Dokumente der Frauen

Der linksliberale Abgeordnete Ferdinand Kronawetter stellt den Frauen für ihre monatliche Publikation „Das Recht der Frau“ zwischen 1893 und 1897 sein Parteiorgan „Volksstimme“ zur Verfügung. 1899 machen sich die Frauen unabhängig und gründen die „Dokumente der Frauen“, herausgegeben von Auguste Fickert, Marie Lang und Rosa Mayreder. In den „Dokumenten“ erscheinen Diskussionsbeiträge und Artikel zu aktuellen politischen und sozialen Fragen, darunter auch zu Tabuthemen wie Prostitution oder Sexualität.

Der AÖFV setzt sich auch für eine Verbesserung der Dienstbotinnen­ordnung sowie für eine Reform des Ehe- und Familiengesetzes ein, thematisiert die schwierige Situation der erwerbstätigen Frauen aus der Mittelschicht, speziell der im Staatsdienst tätigen, und trägt damit wesentlich zu deren Politisierung bei.
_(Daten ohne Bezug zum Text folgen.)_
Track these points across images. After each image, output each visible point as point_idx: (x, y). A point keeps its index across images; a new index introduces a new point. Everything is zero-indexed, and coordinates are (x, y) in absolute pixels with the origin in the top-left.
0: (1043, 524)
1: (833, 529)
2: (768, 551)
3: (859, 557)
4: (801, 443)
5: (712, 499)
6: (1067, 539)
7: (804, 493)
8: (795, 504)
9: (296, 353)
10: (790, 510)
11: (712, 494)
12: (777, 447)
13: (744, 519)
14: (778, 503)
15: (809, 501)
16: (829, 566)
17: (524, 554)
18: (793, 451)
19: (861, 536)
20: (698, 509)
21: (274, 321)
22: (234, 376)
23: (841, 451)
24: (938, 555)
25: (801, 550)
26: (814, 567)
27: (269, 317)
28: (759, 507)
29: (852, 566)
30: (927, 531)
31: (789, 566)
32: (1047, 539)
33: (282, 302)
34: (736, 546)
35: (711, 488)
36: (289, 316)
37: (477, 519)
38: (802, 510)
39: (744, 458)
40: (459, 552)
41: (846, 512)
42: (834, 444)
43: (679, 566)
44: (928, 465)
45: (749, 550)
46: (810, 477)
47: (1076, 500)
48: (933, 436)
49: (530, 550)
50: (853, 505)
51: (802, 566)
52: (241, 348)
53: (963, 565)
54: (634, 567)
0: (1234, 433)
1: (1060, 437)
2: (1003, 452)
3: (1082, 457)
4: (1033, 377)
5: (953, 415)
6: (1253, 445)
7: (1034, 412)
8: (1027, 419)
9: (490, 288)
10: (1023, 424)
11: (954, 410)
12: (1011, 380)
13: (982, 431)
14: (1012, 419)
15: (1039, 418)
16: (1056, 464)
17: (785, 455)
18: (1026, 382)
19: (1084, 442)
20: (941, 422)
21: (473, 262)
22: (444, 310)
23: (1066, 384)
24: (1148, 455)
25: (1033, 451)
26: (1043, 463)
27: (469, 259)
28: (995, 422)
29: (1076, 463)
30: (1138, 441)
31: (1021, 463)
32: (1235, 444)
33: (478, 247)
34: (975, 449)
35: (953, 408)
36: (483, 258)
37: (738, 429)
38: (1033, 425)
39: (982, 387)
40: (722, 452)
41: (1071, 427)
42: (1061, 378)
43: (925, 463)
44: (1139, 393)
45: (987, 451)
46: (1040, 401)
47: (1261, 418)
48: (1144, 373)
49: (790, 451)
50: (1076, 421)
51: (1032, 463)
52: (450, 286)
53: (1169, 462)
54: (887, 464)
Von den Gewerkschaften und der Sozialdemokratie waren diese Frauen bislang vernachlässigt worden.

Bildung und Frauenstudium

Ein weiteres Betätigungsfeld des Vereins betrifft den Zugang zu Bildungsinstitutionen. 1897 werden Frauen als ordentliche und außerordentliche Hörerinnen an der philosophischen Fakultät der Universität zugelassen, ab 1900 auch zum Medizinstudium. Der Zugang zu den rechts- und staatswissenschaftlichen Studien sowie den Technischen Hochschulen wird erst durch die „Vollzugsanweisung des Staatsamtes für Inneres und Unterricht der Republik Österreich“ im Jahr 1919 bzw. durch einen Erlass des Unterrichtsministeriums erfolgen.

Nach einem persönlichen Zerwürfnis zwischen Auguste Fickert und Rosa Mayreder auf der einen und Marie Lang auf der anderen Seite werden die „Dokumente der Frauen“ 1902 eingestellt. Bis 1918 fungiert das „Neue Frauenleben“, herausgegeben von Auguste Fickert, als Vereinsorgan.

Zwist und Bedeutungsverlust

Als sich im Jahr 1902 auf Initiative Marianne Hainischs 13 bürgerliche Frauenvereine zum Bund Österreichischer Frauenvereine (BÖFV) zusammenschließen, tritt auch der AÖFV bei. Bald kommt es jedoch zu ersten Unstimmigkeiten, da der neue Verband den Vertreterinnen des AÖFV „zu unpolitisch“ ist. 1906 verlässt der AÖFV den Bund im Streit, eine Reihe von Frauen kehrt daraufhin allerdings dem AÖFV den Rücken. Der solcherart geschwächte Allgemeine Österreichische Frauenverein verliert nach dem Tod seiner Präsidentin Auguste Fickert im Jahr 1910 immer mehr an Bedeutung.

Mit Beginn des Ersten Weltkriegs kommt der Kampf um das Frauenwahlrecht zum Erliegen. Außerdem spaltet der Krieg auch die bürgerliche Frauenbewegung. Der AÖFV hält, im Gegensatz zu anderen Frauenvereinen, an seiner pazifistischen Grundhaltung fest und unterstützt Initiativen zur Beendigung des Krieges.

1919 löst sich der Verein endgültig auf. Viele seiner Aktivistinnen verlagern ihre politischen Aktivitäten auf die internationale Bühne und engagieren sich in der in Zürich gegründeten „Womens International League for Peace and Freedom“.

Literatur
Elisabeth Guschlbauer, Der Beginn der politischen Emanzipation der Frau in Österreich (1848-1919), 1974; Gabriella Hauch, Vom Frauenstandpunkt aus. Frauen im Parlament 1919-1933, 1995. dies., Frauen bewegen Politik. Österreich 1848-1938, 2009.